Town Hall Brawl
“You are being so rude!”
“You are such a LIAR!”
“I can’t believe you thought you could get away with that!”
“Not fair! The moderator is taking your side!”
“Show me your binder full of women.”
“Oh grow up.”
If I thought the first debate brought out the worst in Mini-Mitt and Mini-Barry, I was sorely mistaken. They were screaming at each other and insulting each other the whole time. Barry couldn’t stand how rude the real Mitt was acting, and Mini-Mitt was mad at how much the real Obama was hammering his real life counterpart.
Finally, it came to a head.
“That’s it, Barry! This ends now!” Mitt screamed after Barry replayed the part of the debate where Candy Crowley corrected Mitt over and over. He pulled out a sword and attacked Barry…who also somehow had a sword handy.
“You’ll never defeat me, Barry!” Mitt yelled as their swords clashed.

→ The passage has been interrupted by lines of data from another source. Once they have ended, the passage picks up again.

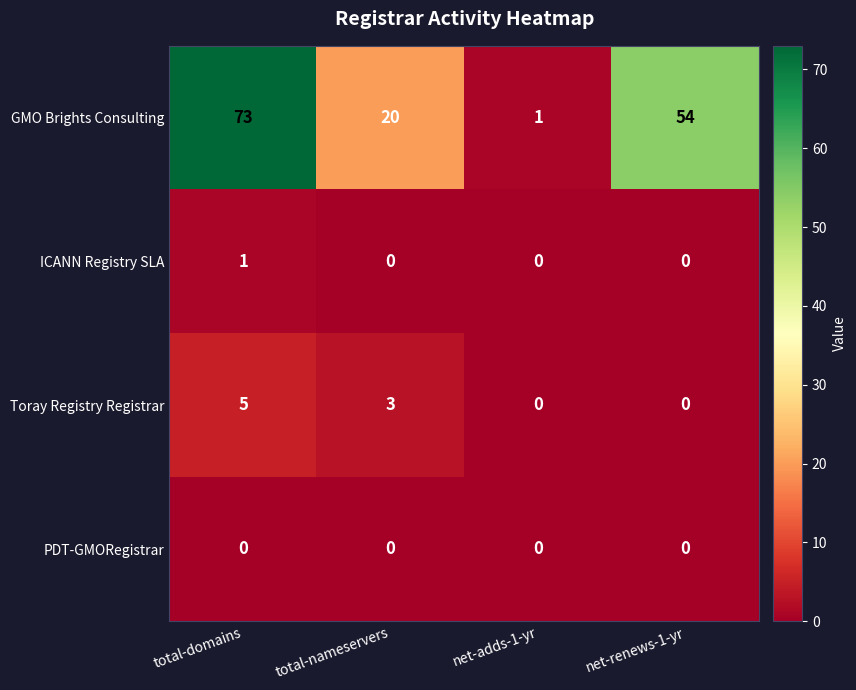

Which series has the largest total across all categories?

GMO Brights Consulting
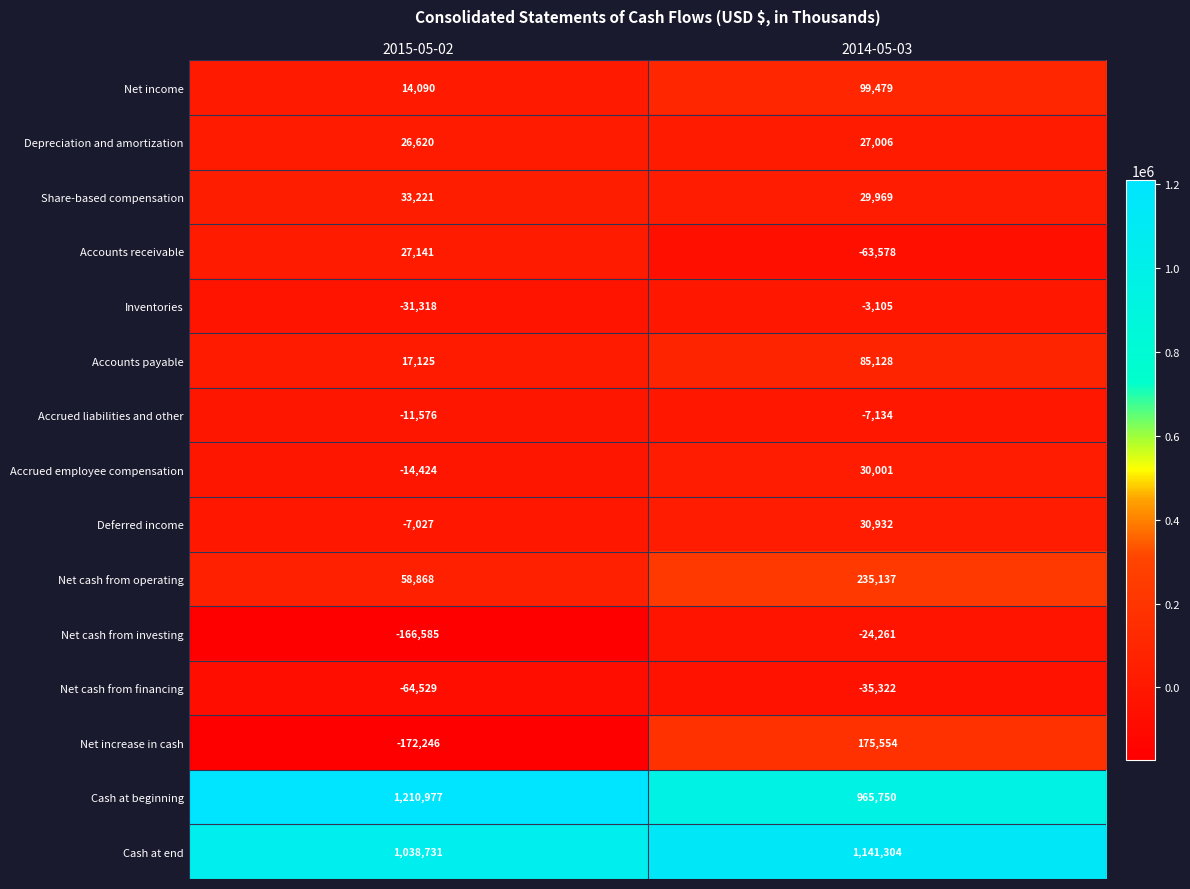

Reading left to right, extract all data points from this chart.

Net income: 2015-05-02=14090	2014-05-03=99479
Depreciation and amortization: 2015-05-02=26620	2014-05-03=27006
Share-based compensation: 2015-05-02=33221	2014-05-03=29969
Accounts receivable: 2015-05-02=27141	2014-05-03=-63578
Inventories: 2015-05-02=-31318	2014-05-03=-3105
Accounts payable: 2015-05-02=17125	2014-05-03=85128
Accrued liabilities and other: 2015-05-02=-11576	2014-05-03=-7134
Accrued employee compensation: 2015-05-02=-14424	2014-05-03=30001
Deferred income: 2015-05-02=-7027	2014-05-03=30932
Net cash from operating: 2015-05-02=58868	2014-05-03=235137
Net cash from investing: 2015-05-02=-166585	2014-05-03=-24261
Net cash from financing: 2015-05-02=-64529	2014-05-03=-35322
Net increase in cash: 2015-05-02=-172246	2014-05-03=175554
Cash at beginning: 2015-05-02=1210977	2014-05-03=965750
Cash at end: 2015-05-02=1038731	2014-05-03=1141304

“Are those lightsabers?” my son asked.
“I think they’re glow sticks,” I responded. With the glow sticks it did look like a low budget lightsaber battle, though.
“If you strike me down, I shall become more powerful than you could possibly imagine,” Mini-Barry said.
“That’s it. I call no Star Wars refs,” Mini-Mitt said.
They kept battling, which was actually more entertaining than the actual debate. Mitt seemed determined, but you could tell his strength was waning.
"Everyone knows I won that debate, Mitt,” Barry sneered. “You need to just let it go!”
“No! I have a 5-point plan!” Mitt countered. “I’ll never give in!”
Barry had had enough. He kicked Mitt down and pinned him with his sword.
“It ends here, Mitt,” he whispered disturbingly. “My name is Barack Obama, and I approve this beheading.”
“Dude, stop!” I yelled. “Are you nuts? You can’t actually kill him!”
“First of all, that’s a glow stick. It won’t cut through anything,” I explained. “Secondly, he’s the main attraction to my blog! I need him!”
“He’s too dangerous to be left alive!” Barry plagiarized.
“I said no Star Wars quotes!” Mitt whimpered from under the sword.
“You…you’re right. This isn’t like me,” Barry smoldered. “It’s this election. It…it does things to a man…”
“…or a dollar claw machine toy…”
“…I…I’m sorry, Mitt. I’ll never let my stress and frustration cause me to do that again.”
“Thank you, Barry,” Mitt said. “I’m sorry too. We shouldn’t let politics turn us into monsters. You’re a good man.”
“As are you, Mitt.”
“Aw, that’s cute,” I said. “Not to say your little sword fight wasn’t cute ‘cos it was.”
Barry left the room to do some thinking. Mitt stayed in the living room.
“Pfft. Pansy,” Mitt grumbled.
“What?” I said.
“If the tables had been turned I totally would have finished him off.”